_PROBLEMS AND TASKS:_
**a)** Decide whether each statement agrees with the article on September turning points in Arab history: (i) Nasser died on September 28, 1970; (ii) Sadat moved Egypt toward the Soviet Eastern bloc; (iii) the 2001 attacks killed more than 3,000 people. For each, answer yes or no and quote the deciding words.
**b)** Carry on the article about September turning points in Arab history, picking up after its final sentence.

Eyad Abu Shakra
TT

The Latest ‘September Turning Point’ of Arab History

September is rich with historical and political developments in our region. Over the past few decades, several major "turning points" have unfolded during this month, leaving major repercussions on Arab politics and the role of Arabs both as people and leaders.

On September 28, 1970, President Gamal Abdel Nasser died during the war between Jordan and Palestinian guerrilla organizations that became known as "Black September." Nasser's death and the Palestinian freedom fighter movements losing what had been their primary base since their inception in the late 1960s, was the greatest shock to traditional Arab nationalist thought of its kind.

At the time, many assumptions and convictions that had withstood (albeit tenuously) the defeat of June 1967 collapsed.

A wounded "Nasserism" sought to survive through the "War of Attrition" (1967-1970). However, this effort collapsed with Nasser's death and was ultimately brought to an end by the "coup" of his successor and former comrade-in-arms, Anwar Sadat.

Indeed, after Sadat struck those he called the "centers of power" through the "Corrective Revolution" in May 1971. Everything that Nasserism represented - as an idea, practice, and web of alliances - was thereby eradicated. Sadat led a socialist "Arabist Egypt" away from the Soviet Eastern bloc towards an alliance with the West, breaking with what had been an Arab consensus and betting on a unilateral peace agreement with Israel.

The second "September turning point" came on September 11, 2001, when Al-Qaeda operatives launched unprecedented attacks with civilian passenger planes in New York, Washington, and rural Pennsylvania, killing almost 3,000 people.

_SUPPLIED RECORDS:_
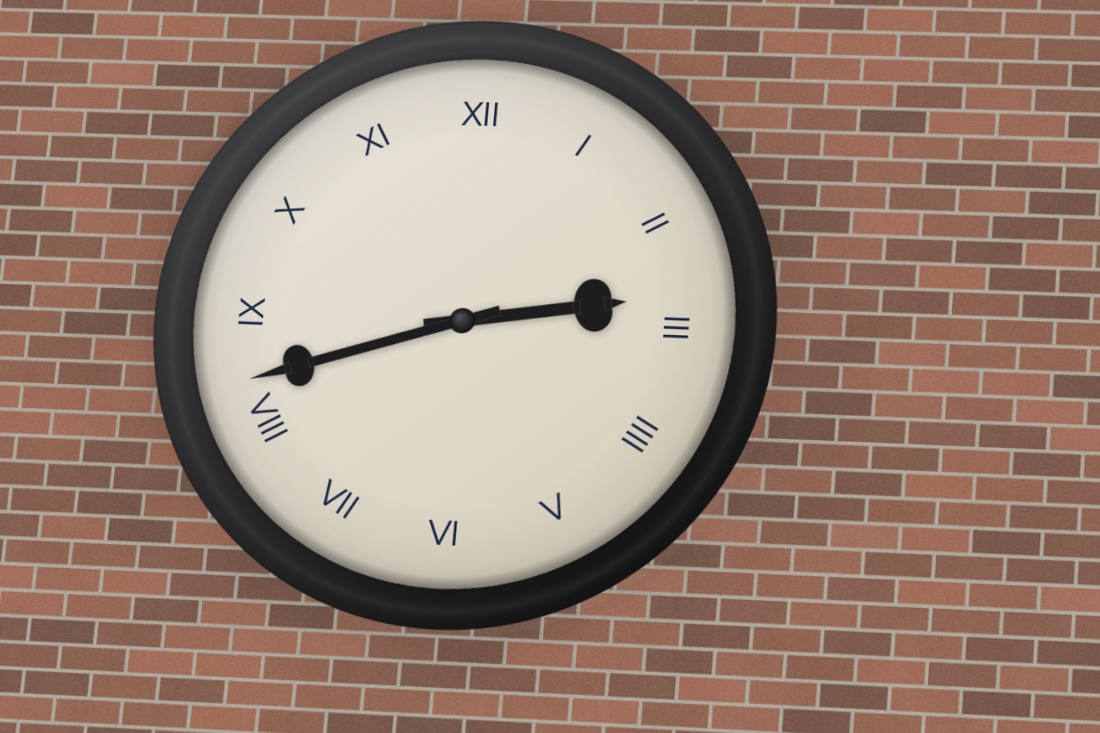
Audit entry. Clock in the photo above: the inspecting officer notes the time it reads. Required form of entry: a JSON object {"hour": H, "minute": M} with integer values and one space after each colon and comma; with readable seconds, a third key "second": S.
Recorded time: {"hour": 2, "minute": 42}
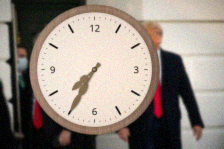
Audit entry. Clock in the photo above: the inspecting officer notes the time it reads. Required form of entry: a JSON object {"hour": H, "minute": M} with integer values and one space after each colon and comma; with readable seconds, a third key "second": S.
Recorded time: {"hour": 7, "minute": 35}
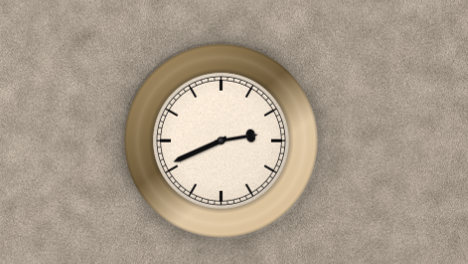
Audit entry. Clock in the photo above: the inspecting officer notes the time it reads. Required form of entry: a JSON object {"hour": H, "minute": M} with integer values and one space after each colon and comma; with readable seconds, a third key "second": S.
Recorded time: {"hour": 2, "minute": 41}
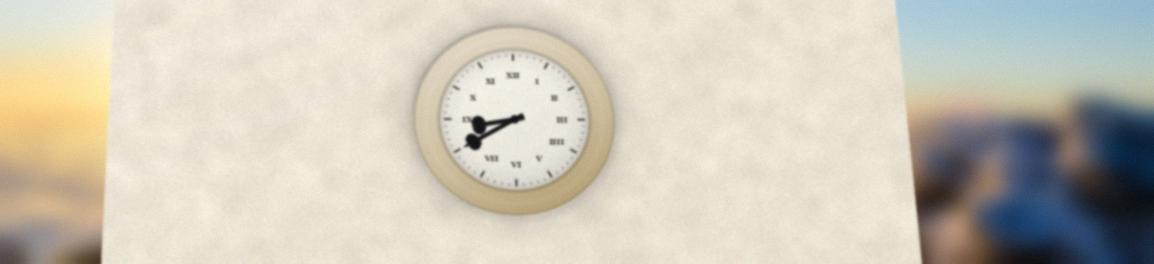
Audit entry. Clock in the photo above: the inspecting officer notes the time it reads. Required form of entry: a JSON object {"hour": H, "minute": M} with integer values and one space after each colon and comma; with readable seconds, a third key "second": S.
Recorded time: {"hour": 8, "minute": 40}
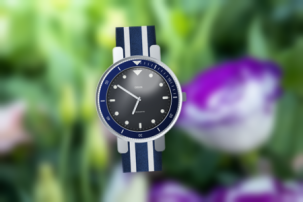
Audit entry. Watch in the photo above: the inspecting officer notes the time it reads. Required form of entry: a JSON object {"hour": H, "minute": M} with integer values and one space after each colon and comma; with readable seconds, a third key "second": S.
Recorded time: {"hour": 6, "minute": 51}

_RESULTS IN ORDER:_
**a)**
(i) Yes: "On September 28, 1970, President Gamal Abdel Nasser died"
(ii) No: "Sadat led a socialist "Arabist Egypt" away from the Soviet Eastern bloc towards an alliance with the West"
(iii) No: "killing almost 3,000 people"

**b)**
Al-Qaeda was indeed one manifestation of militant Islamism. It developed as an alternative to a series of governance experiments in the Arab and Islamic worlds that followed the independence era (the second half of the 1940s).

In the Arab world, a group of Arab states gained independence. Some upheld the banner of Arabism, others waged struggles in the name of their Islamic identity, and some bet on an enlightened modern bourgeoisie that did not see enmity with the West was inevitable within the context of a global Cold War that began the end of World War II and ended with the fall of the Berlin Wall and the collapse of the Soviet Union.

In the Islamic world, the loyalties of the most prominent newly independent states. There was the "non-alignment" of Ahmed Sukarno in Indonesia and the "Islamic" passions of Pakistan, which was eager to live by "Islam" and built its distinctive identity in opposition to the secularism of India... and then as part of the Western alliances that emerged to contain the Soviets during the 1950s. Indeed, Pakistan was a member of two such alliances: the Baghdad Pact (later CENTO) and the Southeast Asia Treaty Organization (SEATO).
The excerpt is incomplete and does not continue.